13 mai 58 à Alger, place du Gouvernement : des musulmanes montées sur un
podium pour brûler leur voile. L’enjeu de cette mise en scène est de taille :
il faut pour les autorités coloniales que les femmes algériennes se
désolidarisent du combat des leurs. Leur exposition sert de langage : celui
d’une puissance coloniale qui oeuvre pour gagner les femmes à l’émancipation
et à la pérennité de la “civilisation française”. Réaction épidermique de la
société algérienne : maintenir – et c’est vital – les femmes hors de
l’invasion coloniale pour préserver l’être algérien. “Certaines, décrit Franz
Fanon, dévoilées depuis longtemps reprennent le voile affirmant ainsi qu’il
n’est pas vrai que la femme se libère sur l’invitation de la France et du
Général de Gaulle”.
Aujourd’hui, 40 ans après l’indépendance, les méthodes ont changé dans la
forme, mais pas dans le fond, car l’esprit colonial, toujours vivace, continue
d’imprimer l’inconscient français.

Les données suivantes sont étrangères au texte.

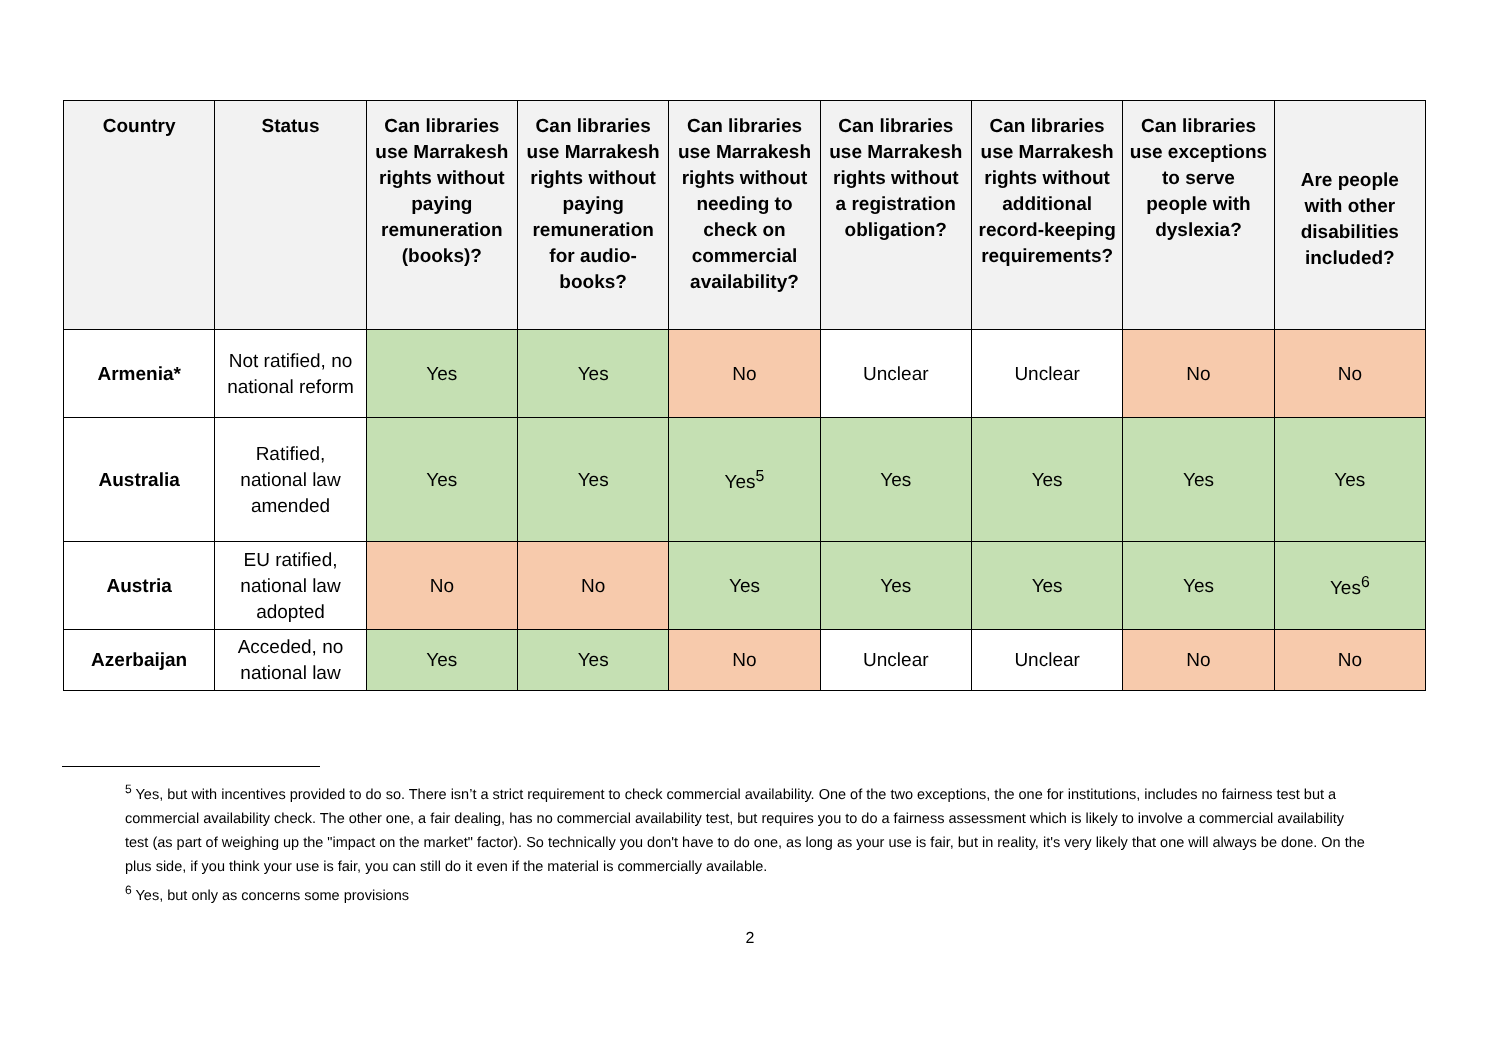| Country | Status | Can libraries use Marrakesh rights without paying remuneration (books)? | Can libraries use Marrakesh rights without paying remuneration for audio-books? | Can libraries use Marrakesh rights without needing to check on commercial availability? | Can libraries use Marrakesh rights without a registration obligation? | Can libraries use Marrakesh rights without additional record-keeping requirements? | Can libraries use exceptions to serve people with dyslexia? | Are people with other disabilities included? |
| --- | --- | --- | --- | --- | --- | --- | --- | --- |
| Armenia* | Not ratified, no national reform | Yes | Yes | No | Unclear | Unclear | No | No |
| Australia | Ratified, national law amended | Yes | Yes | Yes<sup>5</sup> | Yes | Yes | Yes | Yes |
| Austria | EU ratified, national law adopted | No | No | Yes | Yes | Yes | Yes | Yes<sup>6</sup> |
| Azerbaijan | Acceded, no national law | Yes | Yes | No | Unclear | Unclear | No | No |
<sup>5</sup> Yes, but with incentives provided to do so. There isn’t a strict requirement to check commercial availability. One of the two exceptions, the one for institutions, includes no fairness test but a commercial availability check. The other one, a fair dealing, has no commercial availability test, but requires you to do a fairness assessment which is likely to involve a commercial availability test (as part of weighing up the "impact on the market" factor). So technically you don't have to do one, as long as your use is fair, but in reality, it's very likely that one will always be done. On the plus side, if you think your use is fair, you can still do it even if the material is commercially available.
<sup>6</sup> Yes, but only as concerns some provisions
2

Duplice, il invoque constamment les grands
principes qui fondent la République, mais préside à toutes les entreprises
politiques qui disqualifient les fils et filles d’indigènes et valorisent un
républicanisme franco-français prétendument universaliste. Ainsi, le corps des
musulmanes, écartelé au nom des nobles principes de la République, s’est peu à
peu défiguré, perverti en banal objet médiatique, figure repoussoir d’une
idéologie franco-centrée décidément incapable de penser l’altérité et de
penser sa responsabilité dans ce qui fait l’autre et son identité contrariée.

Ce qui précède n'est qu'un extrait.